Congratulations! You’ve got that positive pregnancy test and you’re starting on a new journey together with your growing baby. What happens now? What should you expect in the early days of pregnancy?

How you might feel

While you may feel just the same as normal, many pregnant women and people start to feel some changes in their body in the first few days and weeks of pregnancy. Tiredness is a common one, caused by the body needing to make huge physical and hormonal adjustments to the little one on board. Needing to wee a lot is very common! Nausea and/or sickness is a symptom experienced by many pregnant people. While it may be called morning sickness it can go on all day and for some it can be truly miserable. Extreme morning sickness, called hyperemesis gravidarum is quite rare but can make you very ill so see a doctor if you are really struggling to keep food or liquids down throughout the day.

Another interesting early sign of pregnancy is being able to smell things more clearly! Although not everyone experiences this, for some it can be a wonderful experience. For others it can trigger more nausea and sickness and be a rather miserable experience. But hang on in there, for many women the morning sickness does pass in time.

Who you might see?

It can be quite surprising to find that you’re unlikely to see a midwife until around 8 or 10 weeks of pregnancy. Depending on how busy the service is it may be slightly earlier, but could even be longer. If you find out that you’re pregnant at around your first missed period, so about 4 weeks of pregnancy, this month of waiting could feel like forever, and many women and people describe feeling as though no one is there to care for them at a time when they have hundreds of questions. Of course, this is when people often reach out to social media, where like-minded souls can support one another through these exciting and challenging times.

When you do see the midwife, she’ll ‘book you’, which means asking lots of questions and starting a file of maternity notes for you. She may offer to weigh you, do a blood test and check your urine. Every test is optional. Before doing any of these tests the midwife should tell you what the pros and cons of them are, and what benefits and risks any tests may have. So if you want to ask questions, feel free to do so. Their job is to provide you with the answers!

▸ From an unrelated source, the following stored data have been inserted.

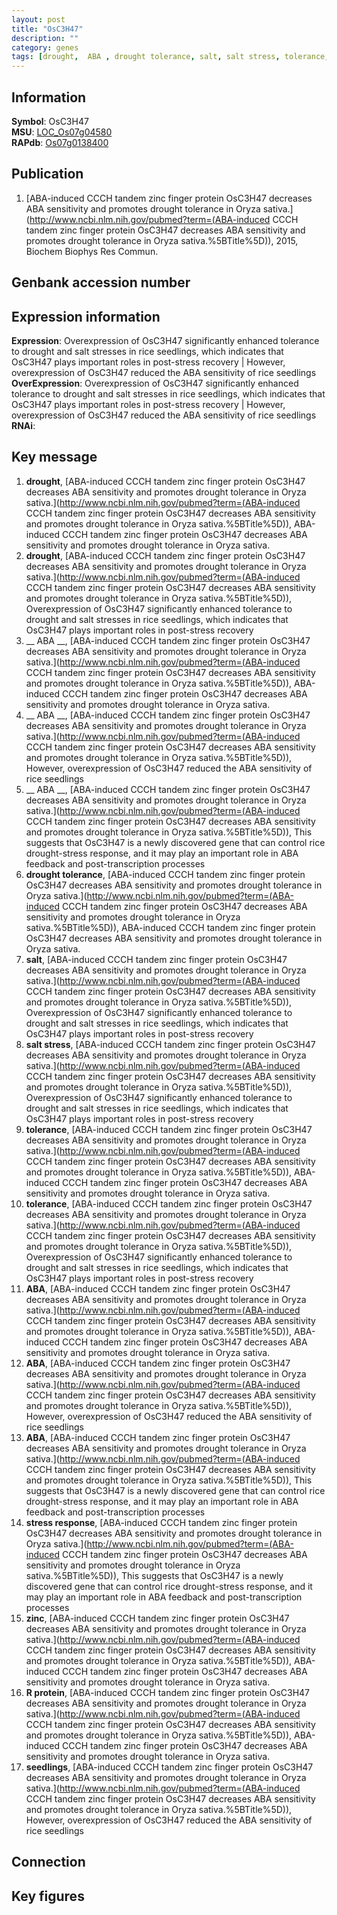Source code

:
 ```yaml
---
layout: post
title: "OsC3H47"
description: ""
category: genes
tags: [drought,  ABA , drought tolerance, salt, salt stress, tolerance, ABA, stress response, zinc, R protein, seedlings, Gene]
---
```


## Information
__Symbol__: OsC3H47  
__MSU__: [LOC_Os07g04580](http://rice.plantbiology.msu.edu/cgi-bin/ORF_infopage.cgi?orf=LOC_Os07g04580)  
__RAPdb__: [Os07g0138400](http://rapdb.dna.affrc.go.jp/viewer/gbrowse_details/irgsp1?name=Os07g0138400)  

## Publication
1. [ABA-induced CCCH tandem zinc finger protein OsC3H47 decreases ABA sensitivity and promotes drought tolerance in Oryza sativa.](http://www.ncbi.nlm.nih.gov/pubmed?term=(ABA-induced CCCH tandem zinc finger protein OsC3H47 decreases ABA sensitivity and promotes drought tolerance in Oryza sativa.%5BTitle%5D)), 2015, Biochem Biophys Res Commun.

## Genbank accession number

## Expression information
__Expression__: Overexpression of OsC3H47 significantly enhanced tolerance to drought and salt stresses in rice seedlings, which indicates that OsC3H47 plays important roles in post-stress recovery |  However, overexpression of OsC3H47 reduced the ABA sensitivity of rice seedlings  
__OverExpression__: Overexpression of OsC3H47 significantly enhanced tolerance to drought and salt stresses in rice seedlings, which indicates that OsC3H47 plays important roles in post-stress recovery |  However, overexpression of OsC3H47 reduced the ABA sensitivity of rice seedlings  
__RNAi__:  

## Key message
1. __drought__, [ABA-induced CCCH tandem zinc finger protein OsC3H47 decreases ABA sensitivity and promotes drought tolerance in Oryza sativa.](http://www.ncbi.nlm.nih.gov/pubmed?term=(ABA-induced CCCH tandem zinc finger protein OsC3H47 decreases ABA sensitivity and promotes drought tolerance in Oryza sativa.%5BTitle%5D)), ABA-induced CCCH tandem zinc finger protein OsC3H47 decreases ABA sensitivity and promotes drought tolerance in Oryza sativa.
2. __drought__, [ABA-induced CCCH tandem zinc finger protein OsC3H47 decreases ABA sensitivity and promotes drought tolerance in Oryza sativa.](http://www.ncbi.nlm.nih.gov/pubmed?term=(ABA-induced CCCH tandem zinc finger protein OsC3H47 decreases ABA sensitivity and promotes drought tolerance in Oryza sativa.%5BTitle%5D)),  Overexpression of OsC3H47 significantly enhanced tolerance to drought and salt stresses in rice seedlings, which indicates that OsC3H47 plays important roles in post-stress recovery
3. __ ABA __, [ABA-induced CCCH tandem zinc finger protein OsC3H47 decreases ABA sensitivity and promotes drought tolerance in Oryza sativa.](http://www.ncbi.nlm.nih.gov/pubmed?term=(ABA-induced CCCH tandem zinc finger protein OsC3H47 decreases ABA sensitivity and promotes drought tolerance in Oryza sativa.%5BTitle%5D)), ABA-induced CCCH tandem zinc finger protein OsC3H47 decreases ABA sensitivity and promotes drought tolerance in Oryza sativa.
4. __ ABA __, [ABA-induced CCCH tandem zinc finger protein OsC3H47 decreases ABA sensitivity and promotes drought tolerance in Oryza sativa.](http://www.ncbi.nlm.nih.gov/pubmed?term=(ABA-induced CCCH tandem zinc finger protein OsC3H47 decreases ABA sensitivity and promotes drought tolerance in Oryza sativa.%5BTitle%5D)),  However, overexpression of OsC3H47 reduced the ABA sensitivity of rice seedlings
5. __ ABA __, [ABA-induced CCCH tandem zinc finger protein OsC3H47 decreases ABA sensitivity and promotes drought tolerance in Oryza sativa.](http://www.ncbi.nlm.nih.gov/pubmed?term=(ABA-induced CCCH tandem zinc finger protein OsC3H47 decreases ABA sensitivity and promotes drought tolerance in Oryza sativa.%5BTitle%5D)),  This suggests that OsC3H47 is a newly discovered gene that can control rice drought-stress response, and it may play an important role in ABA feedback and post-transcription processes
6. __drought tolerance__, [ABA-induced CCCH tandem zinc finger protein OsC3H47 decreases ABA sensitivity and promotes drought tolerance in Oryza sativa.](http://www.ncbi.nlm.nih.gov/pubmed?term=(ABA-induced CCCH tandem zinc finger protein OsC3H47 decreases ABA sensitivity and promotes drought tolerance in Oryza sativa.%5BTitle%5D)), ABA-induced CCCH tandem zinc finger protein OsC3H47 decreases ABA sensitivity and promotes drought tolerance in Oryza sativa.
7. __salt__, [ABA-induced CCCH tandem zinc finger protein OsC3H47 decreases ABA sensitivity and promotes drought tolerance in Oryza sativa.](http://www.ncbi.nlm.nih.gov/pubmed?term=(ABA-induced CCCH tandem zinc finger protein OsC3H47 decreases ABA sensitivity and promotes drought tolerance in Oryza sativa.%5BTitle%5D)),  Overexpression of OsC3H47 significantly enhanced tolerance to drought and salt stresses in rice seedlings, which indicates that OsC3H47 plays important roles in post-stress recovery
8. __salt stress__, [ABA-induced CCCH tandem zinc finger protein OsC3H47 decreases ABA sensitivity and promotes drought tolerance in Oryza sativa.](http://www.ncbi.nlm.nih.gov/pubmed?term=(ABA-induced CCCH tandem zinc finger protein OsC3H47 decreases ABA sensitivity and promotes drought tolerance in Oryza sativa.%5BTitle%5D)),  Overexpression of OsC3H47 significantly enhanced tolerance to drought and salt stresses in rice seedlings, which indicates that OsC3H47 plays important roles in post-stress recovery
9. __tolerance__, [ABA-induced CCCH tandem zinc finger protein OsC3H47 decreases ABA sensitivity and promotes drought tolerance in Oryza sativa.](http://www.ncbi.nlm.nih.gov/pubmed?term=(ABA-induced CCCH tandem zinc finger protein OsC3H47 decreases ABA sensitivity and promotes drought tolerance in Oryza sativa.%5BTitle%5D)), ABA-induced CCCH tandem zinc finger protein OsC3H47 decreases ABA sensitivity and promotes drought tolerance in Oryza sativa.
10. __tolerance__, [ABA-induced CCCH tandem zinc finger protein OsC3H47 decreases ABA sensitivity and promotes drought tolerance in Oryza sativa.](http://www.ncbi.nlm.nih.gov/pubmed?term=(ABA-induced CCCH tandem zinc finger protein OsC3H47 decreases ABA sensitivity and promotes drought tolerance in Oryza sativa.%5BTitle%5D)),  Overexpression of OsC3H47 significantly enhanced tolerance to drought and salt stresses in rice seedlings, which indicates that OsC3H47 plays important roles in post-stress recovery
11. __ABA__, [ABA-induced CCCH tandem zinc finger protein OsC3H47 decreases ABA sensitivity and promotes drought tolerance in Oryza sativa.](http://www.ncbi.nlm.nih.gov/pubmed?term=(ABA-induced CCCH tandem zinc finger protein OsC3H47 decreases ABA sensitivity and promotes drought tolerance in Oryza sativa.%5BTitle%5D)), ABA-induced CCCH tandem zinc finger protein OsC3H47 decreases ABA sensitivity and promotes drought tolerance in Oryza sativa.
12. __ABA__, [ABA-induced CCCH tandem zinc finger protein OsC3H47 decreases ABA sensitivity and promotes drought tolerance in Oryza sativa.](http://www.ncbi.nlm.nih.gov/pubmed?term=(ABA-induced CCCH tandem zinc finger protein OsC3H47 decreases ABA sensitivity and promotes drought tolerance in Oryza sativa.%5BTitle%5D)),  However, overexpression of OsC3H47 reduced the ABA sensitivity of rice seedlings
13. __ABA__, [ABA-induced CCCH tandem zinc finger protein OsC3H47 decreases ABA sensitivity and promotes drought tolerance in Oryza sativa.](http://www.ncbi.nlm.nih.gov/pubmed?term=(ABA-induced CCCH tandem zinc finger protein OsC3H47 decreases ABA sensitivity and promotes drought tolerance in Oryza sativa.%5BTitle%5D)),  This suggests that OsC3H47 is a newly discovered gene that can control rice drought-stress response, and it may play an important role in ABA feedback and post-transcription processes
14. __stress response__, [ABA-induced CCCH tandem zinc finger protein OsC3H47 decreases ABA sensitivity and promotes drought tolerance in Oryza sativa.](http://www.ncbi.nlm.nih.gov/pubmed?term=(ABA-induced CCCH tandem zinc finger protein OsC3H47 decreases ABA sensitivity and promotes drought tolerance in Oryza sativa.%5BTitle%5D)),  This suggests that OsC3H47 is a newly discovered gene that can control rice drought-stress response, and it may play an important role in ABA feedback and post-transcription processes
15. __zinc__, [ABA-induced CCCH tandem zinc finger protein OsC3H47 decreases ABA sensitivity and promotes drought tolerance in Oryza sativa.](http://www.ncbi.nlm.nih.gov/pubmed?term=(ABA-induced CCCH tandem zinc finger protein OsC3H47 decreases ABA sensitivity and promotes drought tolerance in Oryza sativa.%5BTitle%5D)), ABA-induced CCCH tandem zinc finger protein OsC3H47 decreases ABA sensitivity and promotes drought tolerance in Oryza sativa.
16. __R protein__, [ABA-induced CCCH tandem zinc finger protein OsC3H47 decreases ABA sensitivity and promotes drought tolerance in Oryza sativa.](http://www.ncbi.nlm.nih.gov/pubmed?term=(ABA-induced CCCH tandem zinc finger protein OsC3H47 decreases ABA sensitivity and promotes drought tolerance in Oryza sativa.%5BTitle%5D)), ABA-induced CCCH tandem zinc finger protein OsC3H47 decreases ABA sensitivity and promotes drought tolerance in Oryza sativa.
17. __seedlings__, [ABA-induced CCCH tandem zinc finger protein OsC3H47 decreases ABA sensitivity and promotes drought tolerance in Oryza sativa.](http://www.ncbi.nlm.nih.gov/pubmed?term=(ABA-induced CCCH tandem zinc finger protein OsC3H47 decreases ABA sensitivity and promotes drought tolerance in Oryza sativa.%5BTitle%5D)),  However, overexpression of OsC3H47 reduced the ABA sensitivity of rice seedlings

## Connection

## Key figures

Working out your due date?

When you see your midwife in early pregnancy, one of the things that she will do is to estimate your due date (EDD) based on the first day of your last period. Despite its name, this doesn’t actually mean the day that you are likely to give birth! It simply means the day that you are guessed to be about 40 weeks pregnant. Although the EDD is estimated from the first day of your period, the actual point that you got pregnant in the cycle is more related to when you ovulated, so if you ovulated later or earlier in the cycle than the average of day 14 then the EDD will be inaccurate by that number of days.

You will be offered a dating scan which will normally be done between around 10 and 14 weeks of pregnancy, although it is most reliable between 8 and 11 weeks1. Even the dating scan can be inaccurate by around 5 days. Add in the fact that our bodies are not machines, and normal lengths of pregnancy vary widely, the EDD, or estimated due date, is really a GDD, or guessed due date! A really good explanation of this is on the AIMS website. Scroll down to the pregnancy calculator, enter your own dates and see what it says about due dates.

In Summary

Early pregnancy may be a magical, exciting and sometimes worrying time. Knowing what to expect can help you to enjoy these first few weeks, often a time when the pregnancy is a secret between you. We hope that this article helps you to enjoy this time a little more.